Da man nicht immer einen Wiesenkundler und Pflanzenbestimmer mit dabei hat bei so einer Tour, schaut man nur, genießt – und bleibt ungebildet. Sollte man sich den Gepäckträger lieber voller Bestimmungsbücher packen? Oder wäre es einfach schön, wenn irgendwo an der Route eine Tafel erklärt, was in der Aue alles wächst, gedeiht und besonders ist?

 

Hier geht’s unter der A 14 durch nach Plaußig-Portitz. Foto: Ralf Julke
Hier geht’s unter der A 14 durch nach Plaußig-Portitz. Foto: Ralf Julke

Dass man gleich unter dem gewaltigen Bauwerk der Autobahn A14 durchfährt, sieht man ja. Sie zerschneidet die Parthenaue an dieser Stelle auf eine monströse Weise, wie es heute wahrscheinlich kein Ministerium mehr genehmigen würde. Schon aus Hochwasserschutzgründen. Denn auch die Parthe braucht – wie wir 2011 und 2013 sahen – ein breites Auenbett, um sich im Hochwasserfall ausdehnen zu können. Der Autobahndamm steht wie ein Bollwerk mitten in der Aue.
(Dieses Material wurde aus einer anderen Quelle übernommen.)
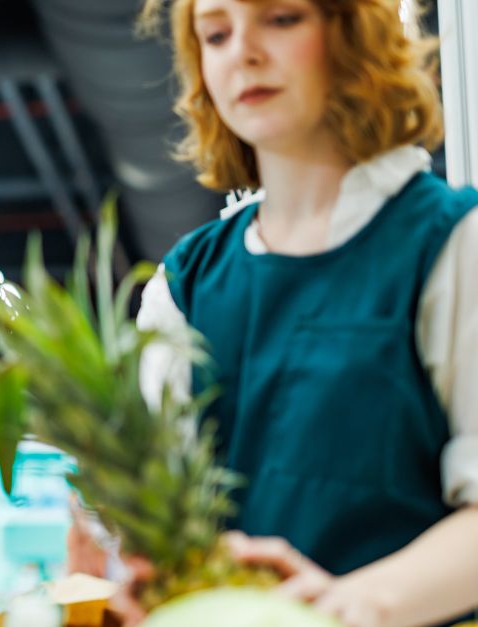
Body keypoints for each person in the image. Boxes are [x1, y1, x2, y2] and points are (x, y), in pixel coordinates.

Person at [117, 1, 478, 625]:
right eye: (217, 33)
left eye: (282, 19)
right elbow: (161, 512)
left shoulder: (450, 243)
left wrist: (351, 604)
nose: (244, 53)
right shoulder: (185, 285)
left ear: (352, 33)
Und da erinnert man sich an die mächtig-gewaltigen Pläne, die B 87, die heute noch durch Taucha führt, südlich von Taucha künftig mitten durch die dortige Parthenaue führen zu wollen. Das 300-Millionen-Euro-Projekt B87 neu steckt noch immer als potenzielles Projekt in der Bundesverkehrswegeplanung. Jahrelang haben Bürgerinitiativen aus Taucha und den besonders betroffenen Ortsteilen Plösitz und Sehlis gegen die Pläne gekämpft, noch so ein gigantisches Straßenbauwerk in die Parthenaue zu setzen. Bis sie eigentlich alle Partner in der Leipziger Region auf ihrer Seite hatten und eine Ertüchtigung der alten Straßenführung wieder Vorrang bekam.
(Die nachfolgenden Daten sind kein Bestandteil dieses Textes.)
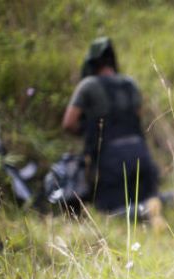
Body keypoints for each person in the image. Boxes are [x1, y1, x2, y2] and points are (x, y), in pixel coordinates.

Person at [62, 36, 164, 229]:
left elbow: (68, 123)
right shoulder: (130, 84)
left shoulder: (88, 85)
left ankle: (146, 211)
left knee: (108, 212)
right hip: (140, 152)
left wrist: (88, 132)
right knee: (147, 195)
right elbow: (138, 116)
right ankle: (172, 198)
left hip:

Und dann haute der damalige Verkehrsminister dazwischen …

Wer diesen Kontrast des Gigantischen mit dem Irdischen sehen will, ist hier genau richtig. Linkerhand stößt sowieso noch ein riesiges Einfamilien-Neubau-Gebiet direkt bis zur Straße und an den Rand der Parthenaue vor. Ordentlich geschützt gegen den Lärm der A 14 natürlich durch riesige Schallschutzwände.

Wahrscheinlich lieben es Häuslebesitzer, hinter Schallschutzwänden zu wohnen. Es muss ein besonderer Lebensstil sein.

Also nix wie weiter, durch den Tunnel unter der Autobahn und- schwupps – ist man in einem richtig stillen Nest namens Plaußig-Portitz. War da nicht was?